Written by Eileen Yu, Senior Contributing Editor

This week, I'm in the city where Tony Bennett left his heart and that was home to the inventor of the Chinese fortune cookie.

It is also the city where the Apple iPad remains out of stock. It's clear the company has done a pretty decent job introducing technology and products that a significant portion of the market desires.

But innovation is a funny thing. While companies like Apple may have found much success in staying ahead of the competition, the same cannot be said for others like Sun Microsystems.

Virtualized computing is a hot topic at the conference I'm covering here, with delegates heralding an era when consumers will be able to access any data and run any app directly from a central server network, completely via the Web.

So regardless of the type of device we're carrying, where we are and the level of compute power our device can support, we'll have whatever resources needed to support critical work processes.

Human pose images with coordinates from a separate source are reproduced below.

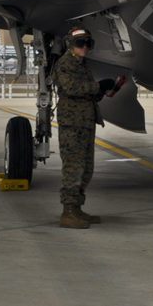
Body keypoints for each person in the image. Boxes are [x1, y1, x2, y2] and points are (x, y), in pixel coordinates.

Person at [51, 25, 116, 229]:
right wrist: (98, 86)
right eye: (81, 43)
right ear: (71, 45)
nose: (85, 47)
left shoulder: (82, 65)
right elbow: (71, 88)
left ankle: (77, 208)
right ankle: (68, 212)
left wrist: (102, 91)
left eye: (88, 43)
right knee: (74, 167)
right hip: (73, 124)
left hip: (85, 121)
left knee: (86, 168)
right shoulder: (65, 63)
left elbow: (87, 93)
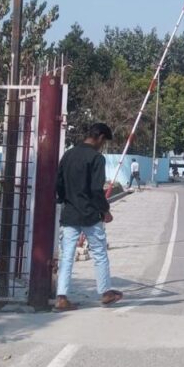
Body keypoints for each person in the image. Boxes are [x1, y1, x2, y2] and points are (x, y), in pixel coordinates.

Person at [54, 122, 123, 311]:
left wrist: (64, 200)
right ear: (100, 137)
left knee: (67, 256)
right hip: (90, 214)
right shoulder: (97, 158)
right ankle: (106, 292)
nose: (103, 146)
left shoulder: (68, 155)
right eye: (104, 142)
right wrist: (105, 210)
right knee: (99, 253)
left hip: (70, 213)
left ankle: (61, 297)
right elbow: (96, 189)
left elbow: (59, 183)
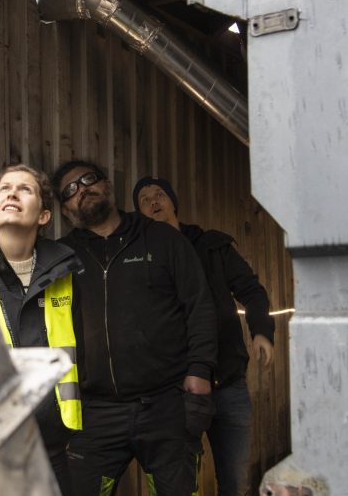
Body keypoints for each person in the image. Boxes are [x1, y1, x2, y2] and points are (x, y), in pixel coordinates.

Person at [51, 160, 217, 496]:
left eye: (88, 179)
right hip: (95, 411)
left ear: (108, 185)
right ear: (66, 211)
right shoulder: (61, 258)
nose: (82, 189)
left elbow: (199, 305)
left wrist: (200, 370)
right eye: (70, 190)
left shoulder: (162, 238)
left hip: (166, 404)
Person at [133, 176, 276, 496]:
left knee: (235, 482)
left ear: (173, 202)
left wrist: (262, 332)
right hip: (176, 391)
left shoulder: (212, 245)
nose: (154, 201)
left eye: (160, 194)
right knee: (181, 485)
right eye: (144, 199)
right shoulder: (141, 258)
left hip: (228, 382)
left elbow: (251, 291)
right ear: (139, 214)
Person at [0, 164, 84, 495]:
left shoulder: (65, 274)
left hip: (52, 447)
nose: (13, 193)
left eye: (25, 189)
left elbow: (79, 352)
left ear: (44, 216)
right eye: (5, 188)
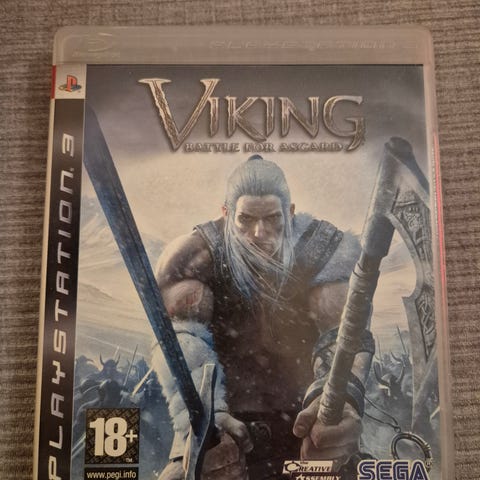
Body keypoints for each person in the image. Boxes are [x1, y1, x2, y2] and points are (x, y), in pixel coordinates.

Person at [151, 156, 374, 479]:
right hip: (217, 431)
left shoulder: (324, 251)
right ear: (226, 213)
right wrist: (205, 422)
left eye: (272, 219)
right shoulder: (194, 259)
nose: (259, 233)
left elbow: (345, 334)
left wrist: (338, 405)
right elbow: (182, 342)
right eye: (245, 219)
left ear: (290, 212)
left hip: (309, 427)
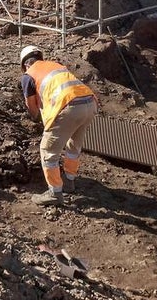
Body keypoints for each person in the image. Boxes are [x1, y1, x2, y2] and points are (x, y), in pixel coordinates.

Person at [19, 45, 98, 206]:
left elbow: (31, 105)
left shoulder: (28, 76)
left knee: (48, 150)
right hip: (90, 103)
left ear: (26, 64)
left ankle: (54, 193)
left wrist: (34, 118)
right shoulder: (55, 65)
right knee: (73, 145)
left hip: (69, 107)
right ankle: (69, 181)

In other words, the network becomes our personal computer--accessible via the Web, or cloud. This is now touted as the next wave of computing.

That said, Sun had the same idea more than 20 years ago, and that never took off. So why now? The executives I spoke with believe Sun's innovation was way too early, and the market as well as the necessary supporting technology just weren't ready to carry through Sun's vision.

Innovation alone won't guarantee success; having the right innovation at the right time will. For some companies, though, it also helps if they have the necessary resources to wait it out.

Amazon.com, for instance, accumulated a whopping US$2.8 billion deficit in the seven years leading up to its first profitable quarter in 2002.

Founded in 1994, the online retailer emerged at a time when e-commerce was a rising buzzword. However, in the years that followed, security and privacy concerns held consumers back from shopping online and Internet adoption wasn't as pervasive as it is now.

But Amazon stuck it out, streamlined its costs and improved its technology over the years. Fortunately for the company, it took under a decade before online shopping finally caught on. Last year, it reported revenues totaling US$24.5 billion and a net income of US$902 million.

Unfortunately for Sun, it took over two decades before its vision of the network as the computer has now come full circle and over two decades too late for the company, which has since been acquired by Oracle.

It's unfortunate, but it is a reflection of market reality. Commercial success can't ride on innovation alone. It's also about hitting the market at the right time and ensuring your consumers are ready to embrace your innovation.

Kinda reminds me of the time I bought the right set of lottery numbers...for the day before the right draw.